Toy Story 2 was one of the trickiest films Pixar ever produced. It was originally set to be a straight-to-DVD release (and video too), until the decision was made to go for a full cinema outing. But barely a year before release, the film was in trouble: as many at the firm were candidly appreciating, Toy Story 2 wasn't working.

John Lasseter, exhausted from directing Toy Story and A Bug's Life back to back, was asked to sort it out. He did—but the intensive year where the film was taken apart and put back together very much took its toll on Pixar. Changes were made in the aftermath of its hugely successful release.

Toy Story 2 had a happy ending for Pixar. It earned rave reviews, and took nearly $500m at the global box office.

And yet one command entered into a computer nearly derailed the entire project.

Writing in his book Creativity Inc, Pixar co-founder Ed Catmull recalled that in the winter of 1998, a year out from the release of Toy Story 2, somebody (he never reveals who in the book) entered the command '/bin/rm -r -f *' on the drives where the film's files were kept.

The object of said command is to remove everything from a given location, and to remove it quickly. It did its job.

"First, Woody's hat disappeared. Then his boots. Then he disappeared entirely," recalls Catmull. "Whole sequences—poof!—were deleted from the drive."

One of the film's technical directors, Oren Jacobs, watched it all happen in real time. His call to systems support started with him telling them to "pull out the plug on the Toy Story 2 master machine." When asked why by the person on the other end of the phone (a not-unreasonable question), Jacobs screamed "Please, God, just pull it out as fast as you can."

§ **What you should do**
Extend the Toy Story 2 deleted-files story, picking up after its last sentence. The records have nothing to do with the text.

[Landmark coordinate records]

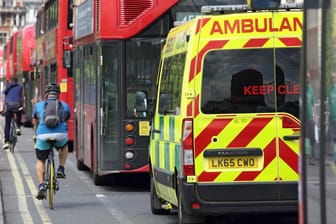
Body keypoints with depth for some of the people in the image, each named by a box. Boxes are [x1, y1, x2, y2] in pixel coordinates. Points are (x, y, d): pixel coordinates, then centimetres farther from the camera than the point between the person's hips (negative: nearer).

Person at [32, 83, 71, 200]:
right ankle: (61, 169, 23)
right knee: (64, 146, 37)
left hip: (43, 136, 0)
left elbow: (35, 122, 35)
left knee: (40, 161, 18)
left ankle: (41, 185, -1)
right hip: (60, 135, 0)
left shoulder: (38, 105, 21)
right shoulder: (64, 105, 21)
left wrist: (35, 135, 53)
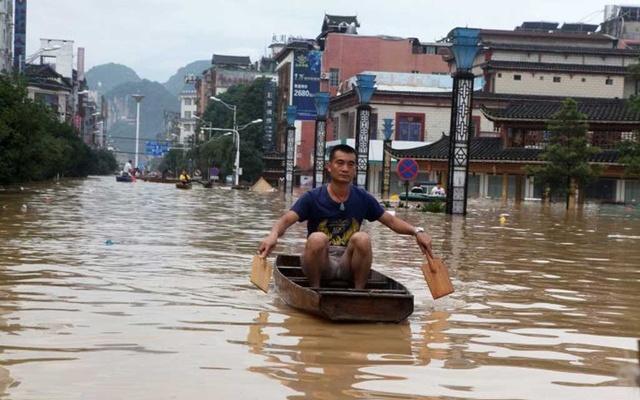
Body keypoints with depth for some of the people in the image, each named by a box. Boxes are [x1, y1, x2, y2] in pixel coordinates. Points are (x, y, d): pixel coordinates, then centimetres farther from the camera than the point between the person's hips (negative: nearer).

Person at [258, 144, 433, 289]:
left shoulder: (363, 198, 4)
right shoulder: (313, 198, -6)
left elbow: (391, 221, 8)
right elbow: (286, 220, -18)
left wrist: (416, 231, -11)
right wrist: (273, 234, -42)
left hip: (348, 264, 2)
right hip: (319, 263, -2)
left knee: (362, 238, -27)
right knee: (317, 238, -32)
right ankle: (315, 291, -13)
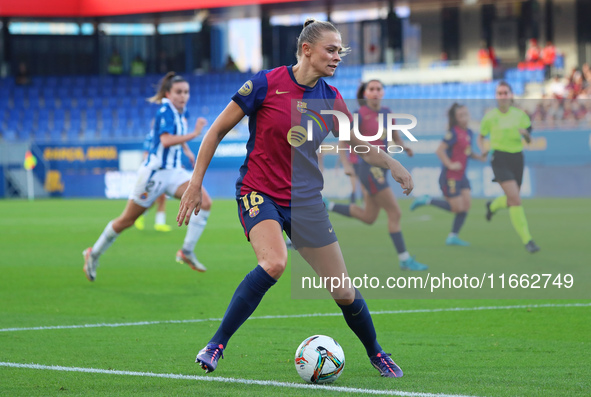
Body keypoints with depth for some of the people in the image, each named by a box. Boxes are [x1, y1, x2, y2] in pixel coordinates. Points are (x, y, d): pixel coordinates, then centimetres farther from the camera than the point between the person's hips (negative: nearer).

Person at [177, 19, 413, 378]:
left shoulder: (331, 98, 3)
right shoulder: (266, 85, -12)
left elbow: (357, 143, 20)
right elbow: (218, 130, -4)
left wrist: (394, 166, 9)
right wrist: (196, 183, -5)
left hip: (306, 199, 5)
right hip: (259, 193, -5)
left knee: (344, 291, 5)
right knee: (274, 263, -34)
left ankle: (376, 354, 31)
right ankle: (216, 345, -24)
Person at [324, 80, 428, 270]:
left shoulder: (387, 113, 10)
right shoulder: (359, 115, -9)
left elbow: (395, 136, 21)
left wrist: (403, 146, 0)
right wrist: (346, 165, -20)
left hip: (379, 166, 8)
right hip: (366, 166, -8)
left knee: (369, 217, 15)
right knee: (395, 213, -8)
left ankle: (326, 206, 25)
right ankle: (405, 260, -3)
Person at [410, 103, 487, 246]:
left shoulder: (469, 133, 9)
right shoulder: (453, 133, -16)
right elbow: (439, 150, -20)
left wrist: (478, 157, 5)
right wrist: (450, 165, -23)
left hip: (461, 176, 8)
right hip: (450, 177, -8)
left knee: (466, 206, 2)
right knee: (458, 208, -6)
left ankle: (453, 237, 10)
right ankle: (427, 200, 8)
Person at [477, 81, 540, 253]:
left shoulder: (520, 114, 2)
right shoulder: (490, 116, -3)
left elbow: (529, 140, 6)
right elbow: (481, 137, 10)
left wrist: (526, 133, -17)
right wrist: (483, 149, -11)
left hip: (517, 158, 4)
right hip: (500, 159, -4)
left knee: (512, 200, 17)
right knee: (516, 200, -17)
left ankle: (493, 205, 52)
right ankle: (527, 240, -15)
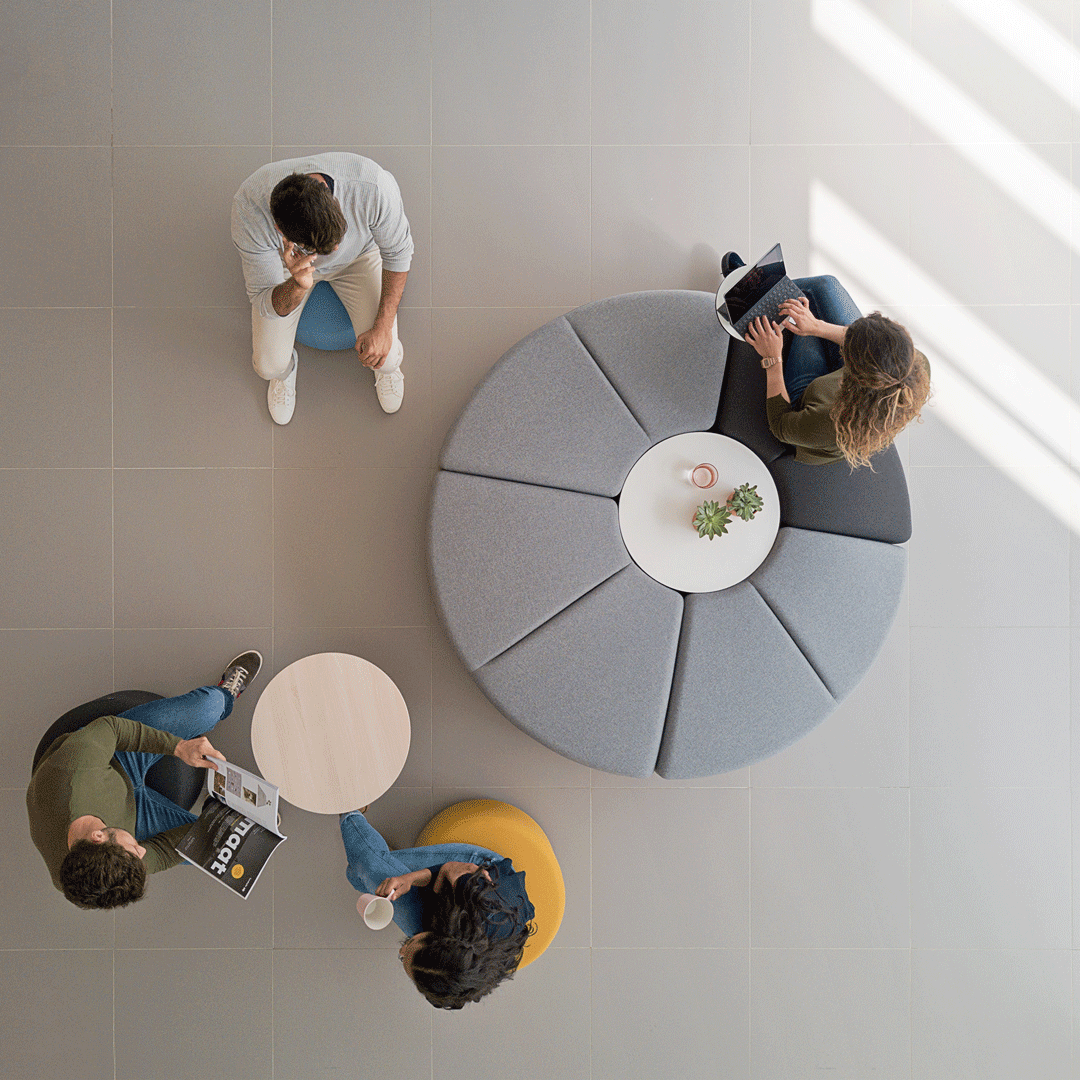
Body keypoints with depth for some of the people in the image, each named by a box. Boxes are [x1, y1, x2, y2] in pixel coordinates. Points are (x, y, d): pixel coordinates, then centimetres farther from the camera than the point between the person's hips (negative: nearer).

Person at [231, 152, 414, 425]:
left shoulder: (374, 187, -41)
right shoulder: (249, 211, -39)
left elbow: (398, 251, -19)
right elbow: (264, 304, -28)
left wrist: (383, 327, -22)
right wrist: (297, 286, -51)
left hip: (359, 254, 0)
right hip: (289, 261, 0)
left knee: (384, 358, -17)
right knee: (270, 365, -11)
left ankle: (387, 366, 23)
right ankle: (285, 370, 29)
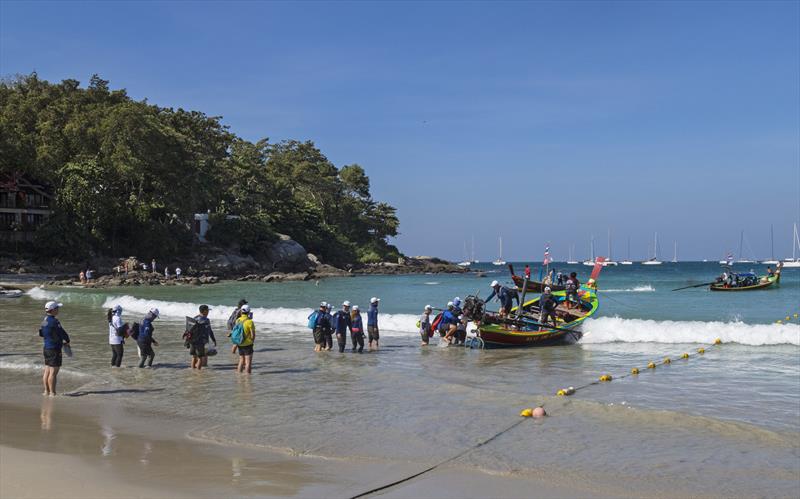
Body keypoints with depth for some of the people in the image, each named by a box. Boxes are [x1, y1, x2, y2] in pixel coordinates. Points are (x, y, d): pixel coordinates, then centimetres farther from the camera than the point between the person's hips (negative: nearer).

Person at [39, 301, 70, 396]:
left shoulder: (45, 320, 10)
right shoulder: (53, 321, -19)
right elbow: (63, 333, -15)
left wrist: (62, 342, 14)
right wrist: (67, 341, 5)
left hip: (46, 348, 10)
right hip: (54, 350, -10)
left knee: (47, 371, 13)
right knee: (53, 372, -6)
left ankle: (46, 391, 20)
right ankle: (52, 393, -4)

§ **Written answer**
The plug was pulled, but not in time—90% of the film was gone, erased "in a matter of seconds."

And it got worse. A plan was quickly hatched to restore the data from a regular backup, which meant that only half a day of work would have been lost. But the backup system had failed. Pixar, incredibly, did not have a copy of the Toy Story 2 files on its servers. "To reassemble the film would have taken thirty people a solid year," Catmull recalled.

Toy Story 2 looked doomed.

Yet it was saved by something akin to blind luck. Galyn Susman was Toy Story 2's supervising technical director, and after she'd given birth to her second child, she'd been working from home. As such, once a week, she'd taken an entire copy of the film home with her. 

A minute later, she was zooming home. Her computer was wrapped in blankets and put on the backseat of her car ("carefully"). In Oren's words, the computer was then "carried into Pixar like an Egyptian pharaoh."

While work had been lost, Susman's backup files limited the damage significantly. Furthermore, given the size of Pixar at the time—which was still years away from being the company big enough to merge with Disney—her computer may just have saved the firm (at least in the form that we know it). Unsurprisingly, Pixar put into place processes that stopped this ever happening again.

And, crucially, Toy Story 2 just about made its deadline.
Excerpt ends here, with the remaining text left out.